In the reformatory, she lives a grim, regimented existence ruled by a pair of sadists: a repressed woman who gets orgasmic beating time on a cymbal to direct meals and evening exercise; and a shaven-headed thug who must have inspired Lurch of The Adams Family. The only human warmth comes from surreptitious lesbian relationships among the wards.
When the thug manhandles her friend for sneaking in lipstick, Thymian and she escape and make their way to a tony whorehouse that the girl knows. Thymian is showered with clothing and caresses, but remains innocent…until she swoons again, and joins the business. Does anyone do swoons as well as Louise?

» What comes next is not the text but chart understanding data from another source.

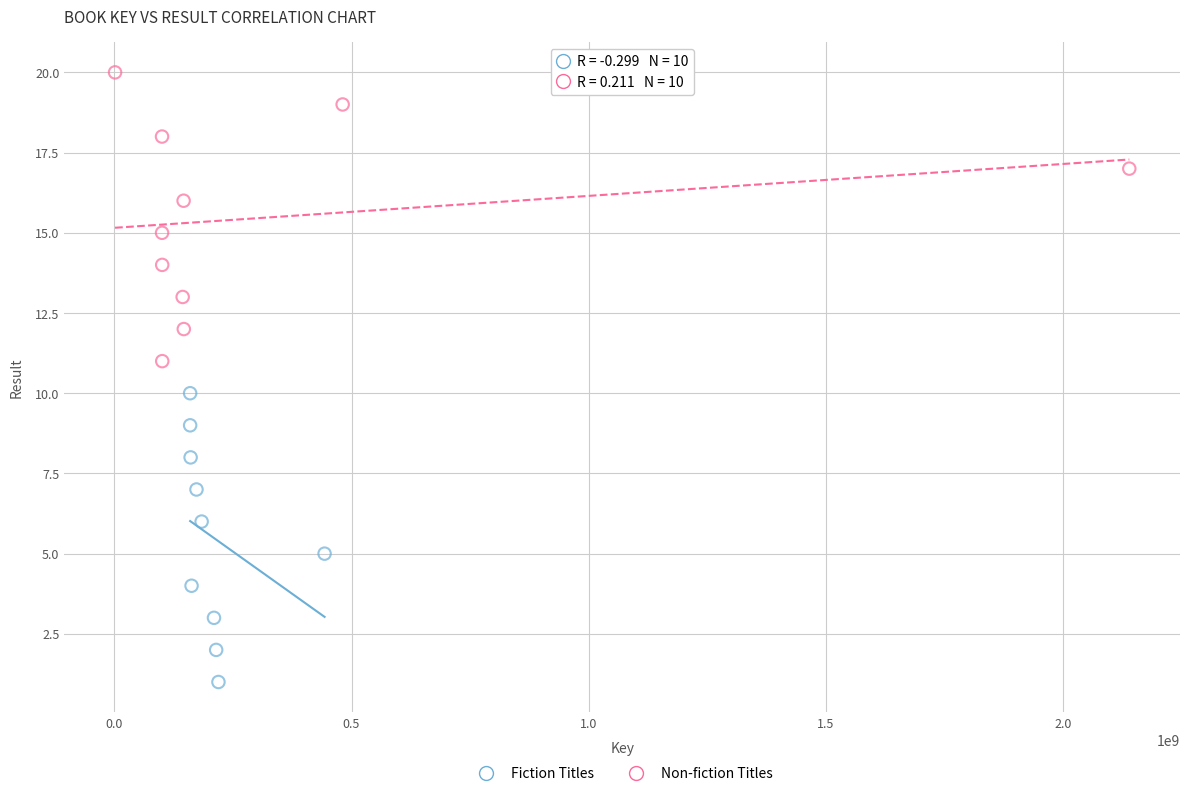

Which series reaches the maximum Y coordinate?

Non-fiction Titles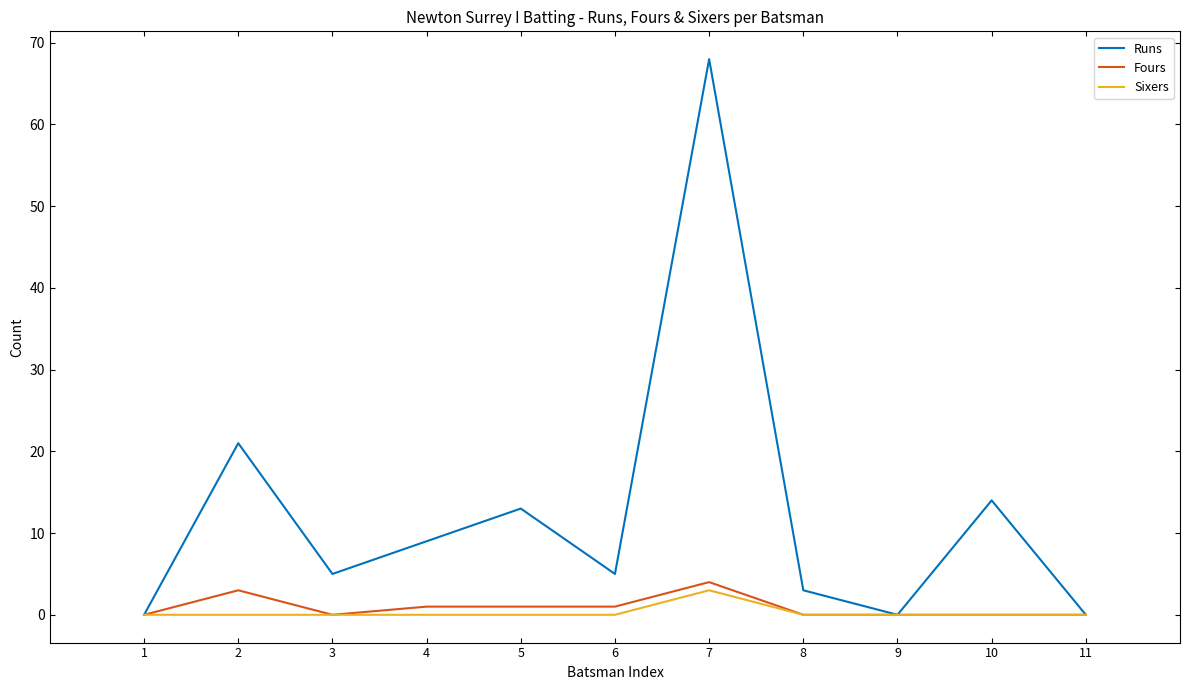

Which series has the largest total across all categories?

Runs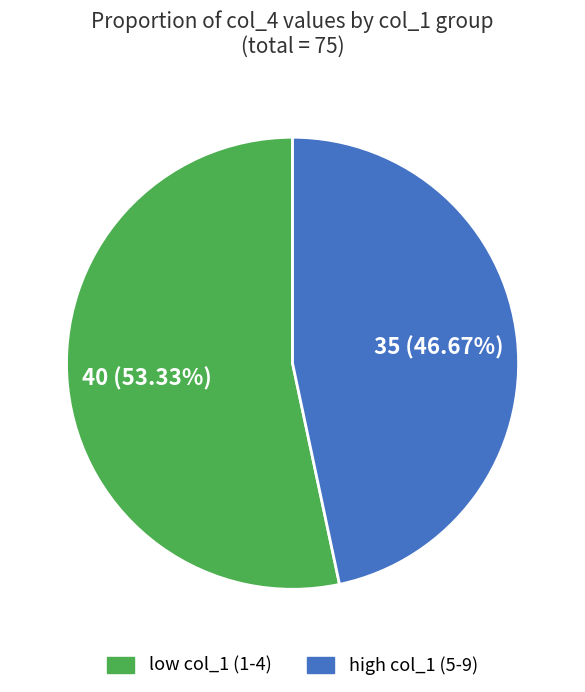

To the nearest percent, what is the average slice percentage?

50%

Her father dies, and she is the heir. During the legal formalities, she takes the opportunity to snub her rapist and tormentor who responds with, “Filthy slut! ” She gives away all she receives to the father’s widow who would otherwise be thrown onto the street by the rapist. Her husband, the pennnyless and dissolute Count Orloff, a childhood friend, commits suicide when he finds that she gave away the money so that her step-sister won’t end up as she did. Orloff’s uncle wants to make amends for his harsh line with his nephew, and he takes her in.
She joins the do-gooding crusade to save wayward girls run by the uncle’s family relations, and ends up at her old scene of torment. The sadists adopt a mask of syrupy virtue that fools the high-class reformers, but Thymian sets them all straight about what really goes on there. Her uncle concludes with the golden rule of social reform.
Brooks is wonderful throughout, and the film has many harrowing scenes of hypocrisy, sadism, and brutal social snobbery that make the conclusion profound rather than sentimental.